Four Harrowing Methods of Tooth Extraction in the Past

In the old days, a tooth extraction procedure meant pulling out the rotten tooth with only one’s fingers. What’s so bad about it was the unsanitary insertion of unwashed fingers into the patient’s mouth. Yet, that’s not even the worst method of removing teeth in human history. Check out the following list of the five nightmarish ways to have your tooth pulled.

1. Striking Down a Bad Tooth with a Mallet and Chisel Until It Loosens

Before humans began to make tools and weapons from iron and silver ore, the primitive peoples had to face a slow and painful procedure for tooth pulling. Small wooden stakes were placed against the gum line where the tooth’s root canal is located. Using a heavy mallet, the stakes were struck to forcibly push out the bad tooth. When it’s weakened considerably, it can be easily pulled out by the patient using his fingers.

2. The Elevator, The Pelican, and The Key

These three instruments were used by barbers to pull out teeth during the 14th century until the late 19th century. First, the elevator was used to loosen the tooth from its position. A gentle hammering of the tooth and then striking it with a blunt object, such as a small mallet, dislodged the tooth. Then, the loose tooth was gripped by a pelican with claws. These claws were pushed down into the gums so they could hold the tooth by its roots.

With the pelican providing leverage, the dental key was inserted and positioned over the tooth. Its handle looked like a corkscrew, which was turned around in a clockwise or counter-clockwise motion without the instrument losing its grip on the tooth. And then, the dentist turned the key’s handle around, left to right, and moved it back and forth until the tooth was thoroughly “shaken.” After that, the loosened tooth was easily extracted using forceps or the barber’s fingers.

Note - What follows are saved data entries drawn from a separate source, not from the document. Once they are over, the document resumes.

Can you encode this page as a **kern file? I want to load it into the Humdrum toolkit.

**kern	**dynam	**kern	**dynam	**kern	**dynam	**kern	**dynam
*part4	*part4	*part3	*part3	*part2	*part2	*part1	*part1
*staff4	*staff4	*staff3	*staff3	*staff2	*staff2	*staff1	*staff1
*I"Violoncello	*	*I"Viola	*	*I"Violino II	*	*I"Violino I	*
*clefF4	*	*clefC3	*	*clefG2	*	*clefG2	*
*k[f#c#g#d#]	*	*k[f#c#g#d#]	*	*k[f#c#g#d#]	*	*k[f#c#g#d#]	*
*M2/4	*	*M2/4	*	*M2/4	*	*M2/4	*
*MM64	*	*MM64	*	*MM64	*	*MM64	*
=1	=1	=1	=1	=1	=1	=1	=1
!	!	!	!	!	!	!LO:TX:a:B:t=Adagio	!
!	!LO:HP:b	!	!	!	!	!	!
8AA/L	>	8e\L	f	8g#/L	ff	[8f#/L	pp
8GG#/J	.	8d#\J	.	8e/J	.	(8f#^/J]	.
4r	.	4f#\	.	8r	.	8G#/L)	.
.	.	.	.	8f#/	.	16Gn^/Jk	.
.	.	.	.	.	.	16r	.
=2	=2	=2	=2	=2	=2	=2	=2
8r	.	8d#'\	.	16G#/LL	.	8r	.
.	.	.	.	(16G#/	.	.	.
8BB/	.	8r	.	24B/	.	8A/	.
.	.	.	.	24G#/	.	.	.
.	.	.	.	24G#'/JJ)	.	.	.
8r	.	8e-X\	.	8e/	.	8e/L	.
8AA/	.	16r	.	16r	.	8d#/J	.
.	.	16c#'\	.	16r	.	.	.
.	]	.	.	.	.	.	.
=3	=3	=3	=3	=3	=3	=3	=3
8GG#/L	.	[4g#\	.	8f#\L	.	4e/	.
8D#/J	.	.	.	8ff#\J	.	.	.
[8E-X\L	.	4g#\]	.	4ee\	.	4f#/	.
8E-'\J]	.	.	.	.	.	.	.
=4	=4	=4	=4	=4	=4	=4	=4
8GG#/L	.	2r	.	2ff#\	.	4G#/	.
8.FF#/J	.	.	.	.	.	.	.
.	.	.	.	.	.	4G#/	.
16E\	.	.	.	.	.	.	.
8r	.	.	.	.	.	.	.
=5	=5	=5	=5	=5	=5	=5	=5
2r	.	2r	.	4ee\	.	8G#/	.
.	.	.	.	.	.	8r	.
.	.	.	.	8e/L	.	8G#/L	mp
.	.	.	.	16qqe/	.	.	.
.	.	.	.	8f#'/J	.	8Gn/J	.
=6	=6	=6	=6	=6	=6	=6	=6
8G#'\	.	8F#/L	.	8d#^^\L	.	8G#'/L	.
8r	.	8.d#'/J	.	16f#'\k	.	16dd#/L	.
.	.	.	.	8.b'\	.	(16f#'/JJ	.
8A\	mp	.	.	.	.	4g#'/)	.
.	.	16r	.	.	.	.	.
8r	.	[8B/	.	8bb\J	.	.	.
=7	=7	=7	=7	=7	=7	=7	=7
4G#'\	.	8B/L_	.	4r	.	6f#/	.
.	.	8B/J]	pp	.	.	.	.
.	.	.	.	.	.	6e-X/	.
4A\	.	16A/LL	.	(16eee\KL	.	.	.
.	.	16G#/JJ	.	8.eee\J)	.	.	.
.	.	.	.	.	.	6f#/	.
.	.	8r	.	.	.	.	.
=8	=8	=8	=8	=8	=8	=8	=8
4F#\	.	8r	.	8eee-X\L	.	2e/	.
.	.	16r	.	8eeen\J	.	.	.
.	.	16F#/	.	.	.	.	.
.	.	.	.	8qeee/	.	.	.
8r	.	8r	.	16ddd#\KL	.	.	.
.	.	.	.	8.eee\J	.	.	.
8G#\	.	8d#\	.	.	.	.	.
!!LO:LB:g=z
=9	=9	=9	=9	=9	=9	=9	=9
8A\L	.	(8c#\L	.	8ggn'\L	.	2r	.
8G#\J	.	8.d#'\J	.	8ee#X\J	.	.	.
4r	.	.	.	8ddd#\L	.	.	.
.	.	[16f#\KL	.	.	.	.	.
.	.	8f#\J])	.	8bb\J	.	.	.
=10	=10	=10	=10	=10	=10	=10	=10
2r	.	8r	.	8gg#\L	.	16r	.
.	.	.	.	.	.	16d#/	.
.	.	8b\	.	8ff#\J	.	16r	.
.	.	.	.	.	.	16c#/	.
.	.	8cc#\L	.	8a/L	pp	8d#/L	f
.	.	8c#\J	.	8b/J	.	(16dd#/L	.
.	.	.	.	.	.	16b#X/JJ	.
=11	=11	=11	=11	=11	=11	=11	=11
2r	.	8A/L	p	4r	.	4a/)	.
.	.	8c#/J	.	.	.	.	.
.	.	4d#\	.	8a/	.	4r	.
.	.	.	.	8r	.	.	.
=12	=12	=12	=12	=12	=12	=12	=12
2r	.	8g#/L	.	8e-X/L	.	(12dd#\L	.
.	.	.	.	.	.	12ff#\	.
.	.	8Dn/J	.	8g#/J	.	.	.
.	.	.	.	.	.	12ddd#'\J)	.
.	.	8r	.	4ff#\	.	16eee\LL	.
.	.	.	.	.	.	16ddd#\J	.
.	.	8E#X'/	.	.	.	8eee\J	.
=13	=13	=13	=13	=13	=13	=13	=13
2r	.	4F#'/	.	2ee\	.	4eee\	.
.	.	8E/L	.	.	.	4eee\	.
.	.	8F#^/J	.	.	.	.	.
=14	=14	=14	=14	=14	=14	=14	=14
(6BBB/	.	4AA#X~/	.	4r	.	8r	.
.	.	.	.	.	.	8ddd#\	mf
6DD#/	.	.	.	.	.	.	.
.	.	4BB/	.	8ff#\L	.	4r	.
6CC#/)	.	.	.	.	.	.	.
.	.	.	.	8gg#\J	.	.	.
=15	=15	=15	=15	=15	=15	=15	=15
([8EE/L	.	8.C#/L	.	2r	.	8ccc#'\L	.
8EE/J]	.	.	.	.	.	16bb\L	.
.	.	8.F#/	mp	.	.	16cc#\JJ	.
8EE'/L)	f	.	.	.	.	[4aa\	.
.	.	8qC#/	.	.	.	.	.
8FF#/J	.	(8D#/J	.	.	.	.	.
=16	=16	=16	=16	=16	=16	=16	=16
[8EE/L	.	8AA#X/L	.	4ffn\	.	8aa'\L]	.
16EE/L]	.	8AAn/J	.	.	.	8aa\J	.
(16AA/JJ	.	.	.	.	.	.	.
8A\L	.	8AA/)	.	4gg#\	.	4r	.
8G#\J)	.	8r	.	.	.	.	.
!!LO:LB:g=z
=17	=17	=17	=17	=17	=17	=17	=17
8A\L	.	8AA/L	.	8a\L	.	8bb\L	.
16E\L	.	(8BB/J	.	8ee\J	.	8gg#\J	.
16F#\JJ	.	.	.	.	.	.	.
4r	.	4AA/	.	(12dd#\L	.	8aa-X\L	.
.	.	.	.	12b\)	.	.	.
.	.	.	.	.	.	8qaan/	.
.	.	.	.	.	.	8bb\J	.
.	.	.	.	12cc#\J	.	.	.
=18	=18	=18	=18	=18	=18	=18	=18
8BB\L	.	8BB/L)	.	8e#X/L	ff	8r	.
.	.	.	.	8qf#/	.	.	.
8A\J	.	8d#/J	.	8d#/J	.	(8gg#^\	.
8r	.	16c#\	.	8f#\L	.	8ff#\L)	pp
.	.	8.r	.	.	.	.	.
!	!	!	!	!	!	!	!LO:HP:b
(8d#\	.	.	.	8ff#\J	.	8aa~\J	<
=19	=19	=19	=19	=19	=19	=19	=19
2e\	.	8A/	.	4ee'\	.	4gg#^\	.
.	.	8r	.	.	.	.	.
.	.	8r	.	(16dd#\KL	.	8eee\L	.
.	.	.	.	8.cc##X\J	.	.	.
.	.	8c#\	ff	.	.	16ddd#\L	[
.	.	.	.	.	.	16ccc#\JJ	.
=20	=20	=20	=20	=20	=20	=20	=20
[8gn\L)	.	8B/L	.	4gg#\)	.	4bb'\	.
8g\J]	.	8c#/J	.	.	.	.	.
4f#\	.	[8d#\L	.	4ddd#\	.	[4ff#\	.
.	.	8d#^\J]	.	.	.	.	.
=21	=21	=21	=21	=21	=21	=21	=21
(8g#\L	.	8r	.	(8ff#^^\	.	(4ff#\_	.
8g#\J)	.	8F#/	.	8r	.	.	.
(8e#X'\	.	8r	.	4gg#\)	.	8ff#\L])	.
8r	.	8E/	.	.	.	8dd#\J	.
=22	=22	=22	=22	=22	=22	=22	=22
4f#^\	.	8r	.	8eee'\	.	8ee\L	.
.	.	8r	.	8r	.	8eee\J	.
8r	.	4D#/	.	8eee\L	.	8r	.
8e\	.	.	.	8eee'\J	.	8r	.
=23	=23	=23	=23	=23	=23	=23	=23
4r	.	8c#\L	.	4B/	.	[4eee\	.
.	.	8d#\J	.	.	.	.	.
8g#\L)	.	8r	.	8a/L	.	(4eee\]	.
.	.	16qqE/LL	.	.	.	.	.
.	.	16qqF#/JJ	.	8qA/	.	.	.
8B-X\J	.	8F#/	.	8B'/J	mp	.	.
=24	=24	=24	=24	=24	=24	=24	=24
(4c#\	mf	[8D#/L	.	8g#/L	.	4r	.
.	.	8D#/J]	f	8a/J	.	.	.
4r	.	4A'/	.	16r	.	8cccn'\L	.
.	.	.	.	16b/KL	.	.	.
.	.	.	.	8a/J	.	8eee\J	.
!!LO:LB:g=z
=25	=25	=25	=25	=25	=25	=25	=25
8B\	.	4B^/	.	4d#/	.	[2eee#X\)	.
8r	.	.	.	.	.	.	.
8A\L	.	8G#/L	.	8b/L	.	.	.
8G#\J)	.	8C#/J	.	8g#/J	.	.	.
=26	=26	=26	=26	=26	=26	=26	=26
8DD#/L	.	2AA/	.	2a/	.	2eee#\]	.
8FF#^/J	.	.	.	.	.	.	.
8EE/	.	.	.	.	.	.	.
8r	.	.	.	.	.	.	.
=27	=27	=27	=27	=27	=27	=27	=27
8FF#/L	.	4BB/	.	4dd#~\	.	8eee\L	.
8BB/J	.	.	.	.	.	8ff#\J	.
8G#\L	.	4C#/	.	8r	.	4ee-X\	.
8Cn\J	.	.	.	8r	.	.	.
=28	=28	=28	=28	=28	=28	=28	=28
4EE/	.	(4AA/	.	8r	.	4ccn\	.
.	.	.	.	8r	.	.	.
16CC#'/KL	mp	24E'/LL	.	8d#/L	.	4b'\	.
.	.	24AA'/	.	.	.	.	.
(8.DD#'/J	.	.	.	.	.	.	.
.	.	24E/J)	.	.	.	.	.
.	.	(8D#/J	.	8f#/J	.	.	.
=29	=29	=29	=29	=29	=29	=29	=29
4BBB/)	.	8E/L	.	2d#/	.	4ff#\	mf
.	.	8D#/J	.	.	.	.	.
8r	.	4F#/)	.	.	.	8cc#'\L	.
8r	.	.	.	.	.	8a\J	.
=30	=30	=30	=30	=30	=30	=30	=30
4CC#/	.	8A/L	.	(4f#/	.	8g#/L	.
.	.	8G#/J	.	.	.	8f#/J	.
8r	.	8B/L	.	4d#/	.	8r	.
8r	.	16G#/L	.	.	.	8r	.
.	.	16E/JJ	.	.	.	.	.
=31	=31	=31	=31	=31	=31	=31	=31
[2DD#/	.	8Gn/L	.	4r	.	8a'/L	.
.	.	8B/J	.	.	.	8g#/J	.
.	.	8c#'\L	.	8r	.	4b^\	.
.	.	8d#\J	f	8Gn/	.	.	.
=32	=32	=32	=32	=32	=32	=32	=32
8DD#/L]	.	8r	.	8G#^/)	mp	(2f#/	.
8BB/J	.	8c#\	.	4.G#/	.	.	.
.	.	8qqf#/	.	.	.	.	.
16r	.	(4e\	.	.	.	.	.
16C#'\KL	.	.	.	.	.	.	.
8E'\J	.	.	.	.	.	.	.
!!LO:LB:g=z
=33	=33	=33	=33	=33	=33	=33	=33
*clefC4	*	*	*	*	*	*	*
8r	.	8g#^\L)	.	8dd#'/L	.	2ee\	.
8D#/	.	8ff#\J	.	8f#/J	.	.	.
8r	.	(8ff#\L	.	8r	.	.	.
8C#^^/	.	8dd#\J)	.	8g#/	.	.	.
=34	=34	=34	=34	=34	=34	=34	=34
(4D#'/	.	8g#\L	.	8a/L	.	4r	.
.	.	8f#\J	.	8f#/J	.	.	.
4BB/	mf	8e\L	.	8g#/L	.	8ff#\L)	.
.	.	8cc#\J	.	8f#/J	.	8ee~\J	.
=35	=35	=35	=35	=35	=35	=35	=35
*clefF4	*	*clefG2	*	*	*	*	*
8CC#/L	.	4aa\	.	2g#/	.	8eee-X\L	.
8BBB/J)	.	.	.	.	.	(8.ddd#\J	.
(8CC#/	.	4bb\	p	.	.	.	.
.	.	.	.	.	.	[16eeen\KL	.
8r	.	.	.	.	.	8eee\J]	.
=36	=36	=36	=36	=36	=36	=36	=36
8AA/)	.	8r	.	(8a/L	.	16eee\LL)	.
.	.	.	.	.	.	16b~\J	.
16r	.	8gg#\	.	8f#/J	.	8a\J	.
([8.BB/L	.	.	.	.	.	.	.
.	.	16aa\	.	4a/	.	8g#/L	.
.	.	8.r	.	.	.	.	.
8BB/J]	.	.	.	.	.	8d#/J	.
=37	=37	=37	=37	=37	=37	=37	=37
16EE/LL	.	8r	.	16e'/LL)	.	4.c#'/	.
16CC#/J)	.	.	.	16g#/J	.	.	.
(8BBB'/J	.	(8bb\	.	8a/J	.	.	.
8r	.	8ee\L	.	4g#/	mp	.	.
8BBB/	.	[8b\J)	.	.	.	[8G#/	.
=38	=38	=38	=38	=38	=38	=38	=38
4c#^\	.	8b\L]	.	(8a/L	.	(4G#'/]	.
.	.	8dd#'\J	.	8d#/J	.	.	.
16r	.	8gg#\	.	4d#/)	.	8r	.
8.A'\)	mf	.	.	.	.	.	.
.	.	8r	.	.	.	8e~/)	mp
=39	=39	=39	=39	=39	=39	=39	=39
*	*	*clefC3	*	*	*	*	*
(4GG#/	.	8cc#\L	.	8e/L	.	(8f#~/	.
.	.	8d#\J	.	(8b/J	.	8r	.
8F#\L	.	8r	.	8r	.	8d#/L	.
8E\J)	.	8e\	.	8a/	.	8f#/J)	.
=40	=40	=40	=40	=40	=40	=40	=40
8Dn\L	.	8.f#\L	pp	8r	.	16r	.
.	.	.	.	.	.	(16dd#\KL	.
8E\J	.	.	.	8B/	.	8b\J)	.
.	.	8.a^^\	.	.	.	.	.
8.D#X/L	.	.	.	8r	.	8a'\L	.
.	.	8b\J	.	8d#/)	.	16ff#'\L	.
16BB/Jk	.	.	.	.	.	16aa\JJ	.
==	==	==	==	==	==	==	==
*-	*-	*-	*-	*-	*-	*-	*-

3. File Them Down and Fill ‘Em Up With Gold

Because of the primitiveness of the tools and the lack of medical care after extraction, most tooth extraction methods almost always ended up with the patient’s death. That’s the reason why dentists would rather do everything they could to preserve the tooth than to pull it out. Many tooth extractions often led to the removal of just the half part of a tooth. Most of the time, the hammering of the tooth could have splintered the tooth into smaller pieces while leaving behind its root embedded inside the gum area.

Thus, the best solution for a tooth decay is to scrape away the decayed part and insert a cement or silver filling to prevent food and bacteria from entering the tooth. Another solution for avoiding tooth removal is to file down the affected teeth after cleaning it with bacterial debris. Then, a mold is made of the original tooth and appended onto the remaining area. In a way, this was the precursor of today’s popular veneers.

4. Do What the Greeks and Romans Do: Use Forceps and Pliers with Force

The Romans were known to use thin-root forceps and pliers during a tooth extraction procedure. These tools were most likely sculpted from large animal bones. During the third century AD, the Greeks also used forceps, but used the leverage from a double lever to increase the force of pulling out the tooth. Incidentally, the Greeks were the first people who correctly deduced that sweet foods caused dental decay to develop.

Fortunately, the late eighteen hundreds saw two American dentists, William Thomas G. Morton and Horace Wells, use ether anesthesia and nitrous oxide during their tooth extraction procedures. At that time, their treatments were marketed as “painless” dental treatments. That brought them a lot of patients who wanted to end the misery of a toothache, but didn’t want to go through a very painful experience in the dentist’s chair.